Pre-mature ageing of PLHIV is studied in different cohorts all over the world; inflammation caused by the virus itself – as pointed out by John Rock, one of the keynote speakers of the opening panel – can lead to severe side-effects and co-morbidities that can only be prevented by early diagnosis and treatment.

Life-long treatment, its side-effects and its interactions with other drugs is a main concern with regards to the quality of life of PLHIV. The NGO Delegation expressed its concerns about the present costly research and development system, the pricing of medications and called on the Joint Programme to support Member States to revise their present practice so that all can access continuous, good quality treatment.

Stigma and discrimination in health and social care settings against PLHIV and especially key populations living with HIV is a key concern, as people ageing with HIV need to use these services more frequently. Health- and social care personnel need to receive training on the medical aspects of HIV and the social aspects of living with the virus and on key populations if we want accepting and inclusive services for all.

“Some men have vaginas; some women have penises.” – Erika Castellanos, LAC delegate.

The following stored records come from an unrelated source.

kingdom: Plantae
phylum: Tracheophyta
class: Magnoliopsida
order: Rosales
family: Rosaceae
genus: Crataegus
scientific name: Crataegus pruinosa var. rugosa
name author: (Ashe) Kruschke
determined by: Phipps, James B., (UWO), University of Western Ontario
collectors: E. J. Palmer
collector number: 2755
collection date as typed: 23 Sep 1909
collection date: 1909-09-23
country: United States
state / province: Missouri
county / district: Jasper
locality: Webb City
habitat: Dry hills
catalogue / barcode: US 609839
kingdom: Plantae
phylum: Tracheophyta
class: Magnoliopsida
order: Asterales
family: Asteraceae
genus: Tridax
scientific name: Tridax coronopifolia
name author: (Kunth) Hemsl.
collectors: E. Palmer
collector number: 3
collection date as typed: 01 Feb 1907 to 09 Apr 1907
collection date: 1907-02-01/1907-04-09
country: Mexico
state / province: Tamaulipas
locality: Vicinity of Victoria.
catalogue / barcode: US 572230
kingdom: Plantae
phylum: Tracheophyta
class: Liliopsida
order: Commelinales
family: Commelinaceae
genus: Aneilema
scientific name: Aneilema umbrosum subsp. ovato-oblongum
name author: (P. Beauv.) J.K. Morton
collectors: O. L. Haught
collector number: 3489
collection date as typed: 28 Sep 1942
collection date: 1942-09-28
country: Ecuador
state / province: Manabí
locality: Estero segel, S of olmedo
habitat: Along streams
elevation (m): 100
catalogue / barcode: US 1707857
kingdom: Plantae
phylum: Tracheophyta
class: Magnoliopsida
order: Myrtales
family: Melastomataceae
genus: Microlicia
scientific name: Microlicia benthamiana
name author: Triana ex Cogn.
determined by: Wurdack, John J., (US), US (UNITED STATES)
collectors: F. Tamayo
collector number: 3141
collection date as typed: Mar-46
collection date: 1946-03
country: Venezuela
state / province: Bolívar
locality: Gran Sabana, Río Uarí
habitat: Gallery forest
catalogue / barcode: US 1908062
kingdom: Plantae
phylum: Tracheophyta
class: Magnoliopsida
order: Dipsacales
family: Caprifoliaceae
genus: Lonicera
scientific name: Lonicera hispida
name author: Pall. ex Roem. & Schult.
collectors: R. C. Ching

Prevention needs of people aged 50 and above were also discussed in one of the panels. In many countries, HIV prevention programmes are built on reproductive health programmes and thus end before the age of 50. As a result, there is an increasing number of people diagnosed with HIV over 50 globally. HIV prevention and SRHR programmes need to address all age groups, including ageing populations.

“I can very well accept the age of reproduction to end at 49 years, but it is really not possible for me to accept 49 as the age to end having sex.”- Sonal Mehta – Asia Pacific delegate.

Overall, the NGO Delegation was satisfied with the conduct and the facilitation of the Thematic day and we would like to extend our appreciation to the Civil Society Advisory Group who supported our work in the preparations.